The bar’s management couldn’t be reached for comment Saturday evening.

Capt. Annie Morin, a public affairs officer at 8 Wing-CFB Trenton, told QMI Agency that military police were involved, but she couldn’t release the names or ages of the trio.

Morin said the OPP are investigating “and on the military side we are doing our own investigation.”

The Canadian Forces National Investigation Service will handle the case for the military, said Morin.

Bryson Horner, 27, of Sarnia, is charged with assault. He was released on conditions pending a court appearance.

Blakely said police are still investigating and further arrests and charges are possible.


----------



## Retired AF Guy (29 Aug 2010)

I did a Google search and could find nothing new. I imagine there will be more in Monday's papers.


----------



## Nfld Sapper (29 Aug 2010)

Old Sweat said:
			
		

> I have posted this here rather than in the Military Police page because it seems to me that the situation is by no means clear. The story is reproduced under the Fair Comment provisions of the Copyright Act.
> 
> Military cops in bar brawl
> OPP, Canadian Forces probe fight
> ...



Hey OS next time can you post a link to the article....


----------



## Journeyman (29 Aug 2010)

NFLD Sapper said:
			
		

> Hey OS next time can you post a link to the article....


In case you hadn't found it yet: 
http://www.intelligencer.ca/ArticleDisplay.aspx?e=2734165


----------



## Retired AF Guy (29 Aug 2010)

Journeyman said:
			
		

> In case you hadn't found it yet:
> http://www.intelligencer.ca/ArticleDisplay.aspx?e=2734165



According to the above link the three MP's were off-duty at the time.


----------



## DulongC (31 Aug 2010)

This bar has bar fights all the time, the only reason this made the news was because of the military involvement. The story is very vague, hard to say exactly what occured, but the MP's never got arrested


----------



## Fishbone Jones (31 Aug 2010)

CalMP said:
			
		

> This bar has bar fights all the time, the only reason this made the news was because of the military involvement.

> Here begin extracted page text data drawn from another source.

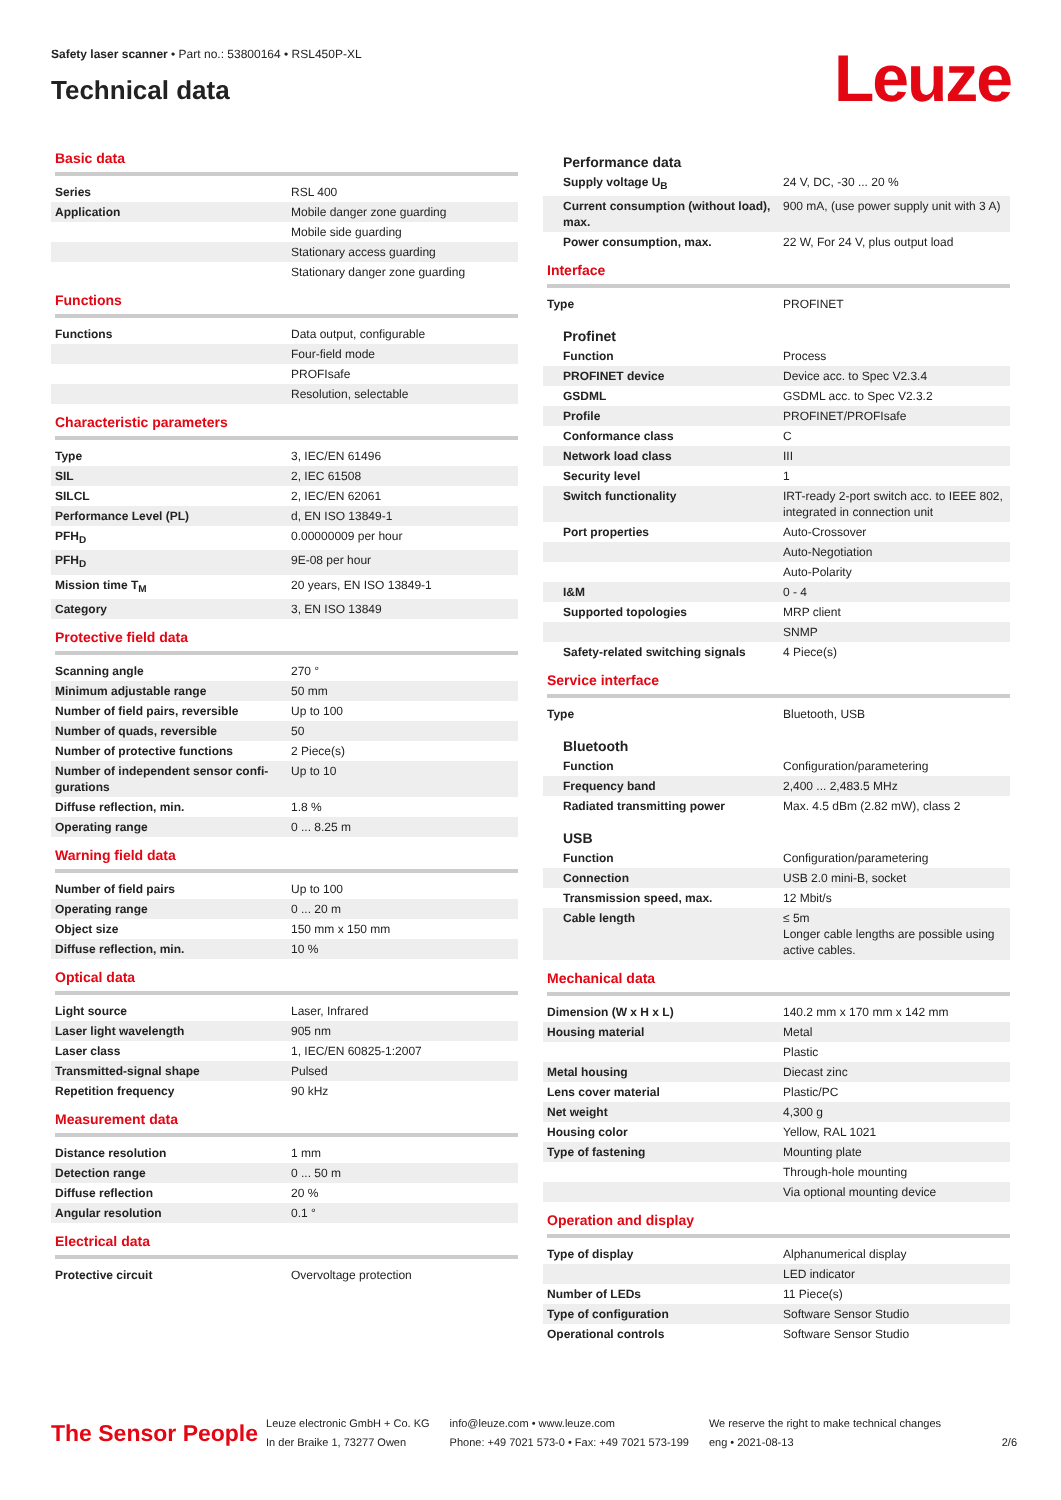Safety laser scanner • Part no.: 53800164 • RSL450P-XL
Technical data
Leuze
Basic data
| Series | RSL 400 |
| Application | Mobile danger zone guarding |
| | Mobile side guarding |
| | Stationary access guarding |
| | Stationary danger zone guarding |
Functions
| Functions | Data output, configurable |
| | Four-field mode |
| | PROFIsafe |
| | Resolution, selectable |
Characteristic parameters
| Type | 3, IEC/EN 61496 |
| SIL | 2, IEC 61508 |
| SILCL | 2, IEC/EN 62061 |
| Performance Level (PL) | d, EN ISO 13849-1 |
| PFH<sub>D</sub> | 0.00000009 per hour |
| PFH<sub>D</sub> | 9E-08 per hour |
| Mission time T<sub>M</sub> | 20 years, EN ISO 13849-1 |
| Category | 3, EN ISO 13849 |
Protective field data
| Scanning angle | 270 ° |
| Minimum adjustable range | 50 mm |
| Number of field pairs, reversible | Up to 100 |
| Number of quads, reversible | 50 |
| Number of protective functions | 2 Piece(s) |
| Number of independent sensor confi-gurations | Up to 10 |
| Diffuse reflection, min. | 1.8 % |
| Operating range | 0 ... 8.25 m |
Warning field data
| Number of field pairs | Up to 100 |
| Operating range | 0 ... 20 m |
| Object size | 150 mm x 150 mm |
| Diffuse reflection, min. | 10 % |
Optical data
| Light source | Laser, Infrared |
| Laser light wavelength | 905 nm |
| Laser class | 1, IEC/EN 60825-1:2007 |
| Transmitted-signal shape | Pulsed |
| Repetition frequency | 90 kHz |
Measurement data
| Distance resolution | 1 mm |
| Detection range | 0 ... 50 m |
| Diffuse reflection | 20 % |
| Angular resolution | 0.1 ° |
Electrical data
| Protective circuit | Overvoltage protection |
Performance data
| Supply voltage U<sub>B</sub> | 24 V, DC, -30 ... 20 % |
| Current consumption (without load), max. | 900 mA, (use power supply unit with 3 A) |
| Power consumption, max. | 22 W, For 24 V, plus output load |
Interface
| Type | PROFINET |
Profinet
| Function | Process |
| PROFINET device | Device acc. to Spec V2.3.4 |
| GSDML | GSDML acc. to Spec V2.3.2 |
| Profile | PROFINET/PROFIsafe |
| Conformance class | C |
| Network load class | III |
| Security level | 1 |
| Switch functionality | IRT-ready 2-port switch acc. to IEEE 802, integrated in connection unit |
| Port properties | Auto-Crossover |
| | Auto-Negotiation |
| | Auto-Polarity |
| I&M | 0 - 4 |
| Supported topologies | MRP client |
| | SNMP |
| Safety-related switching signals | 4 Piece(s) |
Service interface
| Type | Bluetooth, USB |
Bluetooth
| Function | Configuration/parametering |
| Frequency band | 2,400 ... 2,483.5 MHz |
| Radiated transmitting power | Max. 4.5 dBm (2.82 mW), class 2 |
USB
| Function | Configuration/parametering |
| Connection | USB 2.0 mini-B, socket |
| Transmission speed, max. | 12 Mbit/s |
| Cable length | ≤ 5m Longer cable lengths are possible using active cables. |
Mechanical data
| Dimension (W x H x L) | 140.2 mm x 170 mm x 142 mm |
| Housing material | Metal |
| | Plastic |
| Metal housing | Diecast zinc |
| Lens cover material | Plastic/PC |
| Net weight | 4,300 g |
| Housing color | Yellow, RAL 1021 |
| Type of fastening | Mounting plate |
| | Through-hole mounting |
| | Via optional mounting device |
Operation and display
| Type of display | Alphanumerical display |
| | LED indicator |
| Number of LEDs | 11 Piece(s) |
| Type of configuration | Software Sensor Studio |
| Operational controls | Software Sensor Studio |
The Sensor People
Leuze electronic GmbH + Co. KG
In der Braike 1, 73277 Owen
info@leuze.com • www.leuze.com
Phone: +49 7021 573-0 • Fax: +49 7021 573-199
We reserve the right to make technical changes
eng • 2021-08-13
2/6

The story is very vague, hard to say exactly what occured, but the MP's never got arrested



Badge etiquette?  ;D


----------



## PanaEng (31 Aug 2010)

recceguy said:
			
		

> Badge etiquette?  ;D


or Professional courtesy - they'll just be named and have to deal with the paperwork  ;-)


----------



## Retired AF Guy (31 Aug 2010)

PanaEng said:
			
		

> or Professional courtesy - they'll just be named and have to deal with the paperwork  ;-)



Whatever happened I'm sure that they will have some explaining to do to their Sgt-major and/or CO.  I'm also sure that the base commander will also be interested in what happened.


----------



## mover1 (31 Aug 2010)

Ok just to put a little light on the "Intellegencer down here" They are running a story about the Mayor of Bellevilles possible involvement in an affair witht he Chief Of Police...the Chief of Police  was involved in a domestic dispute with her husband which go her arm broken...etc etc....

Basically the paper has turned more tabloid Journalism than real news. 

Rumours is owned by and Ex Military person. Its a Military bar. 

Story ( rumour ) is that the guy who was arrested was causing problems with female patrons of the bar...

The headline is more of a sensational start to a story that is only hindering us since the whole Russ Williams thing and that sicko who molested his kids and blamed PTSD...as I recall the headlines read EX-MCPL Convicted with Child molestation.


A fight happend. Off duty MP's were involved. I n what capacity is not so clear. Before you yell charge and stand in front of the man etc we should wait for the facts.  Just remember the local media is playing up any story that they can in regards to the Military


----------



## Fishbone Jones (31 Aug 2010)

mover1 said:
			
		

> Ok just to put a little light on the "Intellegencer down here" They are running a story about the Mayor of Bellevilles possible involvement in an affair witht he Chief Of Police...the Chief of Police  was involved in a domestic dispute with her husband which go her arm broken...etc etc....
> 
> Basically the paper has turned more tabloid Journalism than real news.
> 
> ...



Keep your shirt on. No one has said anything of the sort , except you just now.


----------



## Fishbone Jones (31 Aug 2010)

recceguy said:
			
		

> Badge etiquette?  ;D





			
				PanaEng said:
			
		

> or Professional courtesy - they'll just be named and have to deal with the paperwork  ;-)



Same thing


----------



## mover1 (31 Aug 2010)

recceguy said:
			
		

> Keep your shirt on. No one has said anything of the sort , except you just now.



I will...I am so shy of my moobs :-[

Just think of it as a precautionary post.


----------



## captloadie (1 Sep 2010)

I think it is funny that only the three MPs were singled out in the article. I'm sure that of the , what was it 20 or so people, fighting more than those three were active military. As stated by Mover1, the paper was looking to sensationalize the story. No one would care if a fight happened between military members in a military bar, but add in three happened to be MP's and there was an out of town civilian, and wowser's that's front page news.

I don't think courtesy or etiquette of any kind had to do with the MPs not being arrested, as only the guy throwing chairs through windows and trying to break in was arrested.


----------



## PMedMoe (9 Sep 2010)

*Three soldiers charged after bar brawl*

BELLEVILLE, Ont. — Three military police officers have been reassigned to administrative duties after being charged in connection with an Aug. 28 bar brawl in Trenton, Ont.

The three corporals are based at CFB Trenton, said Capt. Jennifer Jones, the base's senior public affairs officer.

“Charges were laid today at the Quinte West OPP detachment and the base was notified immediately,” Jones said.

“They are not conducting any MP duties involving law enforcement or carrying a weapon,” Jones said in a subsequent telephone interview.

More at link


----------



## PuckChaser (10 Sep 2010)

captloadie said:
			
		

> I think it is funny that only the three MPs were singled out in the article. I'm sure that of the , what was it 20 or so people, fighting more than those three were active military. As stated by Mover1, the paper was looking to sensationalize the story. No one would care if a fight happened between military members in a military bar, but add in three happened to be MP's and there was an out of town civilian, and wowser's that's front page news.



They are MPs, and should definitely know and act better than the average person. No one is going to really respect their authority if they go around getting into bar fights.


----------